Many people who enjoy spices also tend to cite how they feel physically afterward. The irritation of the spices causes the dilator naris muscle within the nose to dilate, making it much easier to breathe and potentially clearing up inflammation within the nose’s airways. The adrenaline and thrill that the spices cause can also help you feel more energized and awake.

Training Your Tongue

Spices only continue to grow in popularity. In the United States, trends are turning towards spice, as evidenced by popular chips adding more capsaicin to their spicy variants. Delicacies from Mexico, such as morita sauce, are gaining a foothold in grocery stores within the southern parts of the country.

Shared cuisine between Mexico and the US may already have started to train your tongue to better tolerate spices.
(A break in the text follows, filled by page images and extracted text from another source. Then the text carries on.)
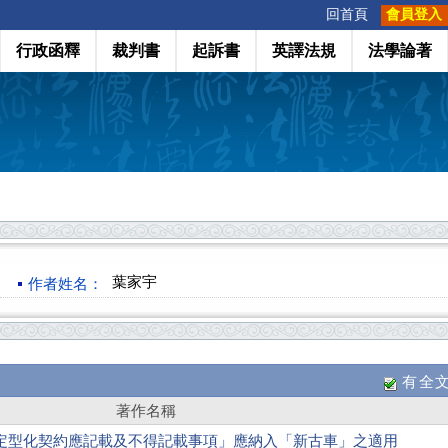
:::
回首頁
會員登入
行政函釋
裁判書
起訴書
英譯法規
法學論著
葉家宇
作者姓名：
有全
著作名稱
定型化契約應記載及不得記載事項」應納入「新古車」之適用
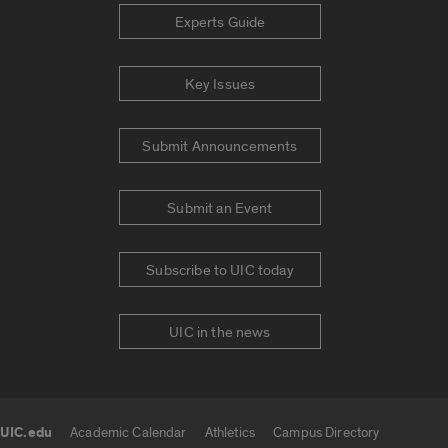
Experts Guide
Key Issues
Submit Announcements
Submit an Event
Subscribe to UIC today
UIC in the news
UIC.edu
Academic Calendar
Athletics
Campus Directory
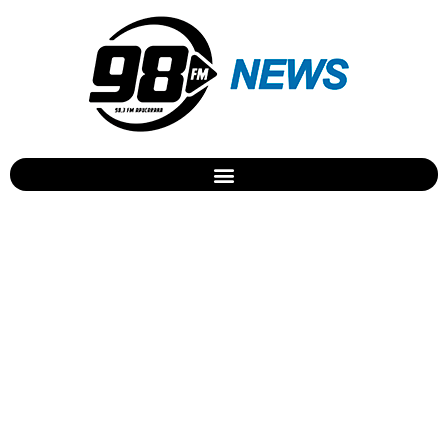
Festa Retro Night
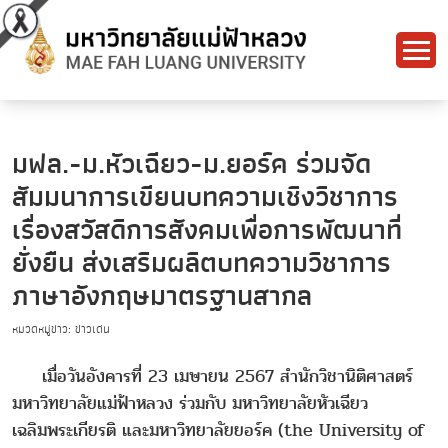
มฟล.-ม.หัวเฉียว-ม.ยอร์ค ร่วมจัด
สัมมนาการเขียนบทความเชิงวิชาการ
เรื่องสวัสดิการสังคมเพื่อการพัฒนาที่
ยั่งยืน ส่งเสริมผลิตบทความวิชาการ
ภาษาอังกฤษมาตรฐานสากล
หมวดหมู่ข่าว: ข่าวเด่น
เมื่อวันอังคารที่ 23 เมษายน 2567 สำนักวิชานิติศาสตร์
มหาวิทยาลัยแม่ฟ้าหลวง ร่วมกับ มหาวิทยาลัยหัวเฉียว
เฉลิมพระเกียรติ และมหาวิทยาลัยยอร์ค (the University of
If you want to continue to build your tolerance, it’s just like working out—you start small and work your way up. Eventually, you’ll progressively deplete the substance P neurotransmitters that create the pain signals that spices’ capsaicin intends to excite.

The Properties of Peppers

Have you ever noticed that the cultures that love peppers are the ones closer to the equator? This may be more than just a coincidence, as peppers do offer some health benefits in addition to creating delicious meals. Spicy foods have antifungal and antibacterial properties. Such benefits may have caused some cultures to evolve with a preference for spices because of the microbial threats in those regions. As painful as peppers can be, the pungency also tells our brains that the food is cleaner, which can cultivate a preference for spicy foods since, on a subconscious level, you know those foods are the safest to eat.

These health benefits are perfect for cultures in the hotter climates near the equator. Hot and humid weather is the perfect place for microscopic threats to grow, making them more consistent issues for those cultures than ones in colder climates. Everything we do to prepare our food—drying, smoking, salting, cooking, or adding spices—is first and foremost an attempt to protect our food from hazards. These microscopic threats continue to evolve and mutate to try and get to us, but adding more spices and peppers will always protect our food by virtue of how clean peppers are and the natural antimicrobial properties they exhibit.

We hope this has shed some light on spicy foods and why people love them so much. Whether you’re looking to live a healthier lifestyle or simply competitive enough to want to see how much heat and pain you can tolerate, there are plenty of reasons to enjoy spices and make the effort to build up a tolerance in order to reap the benefits.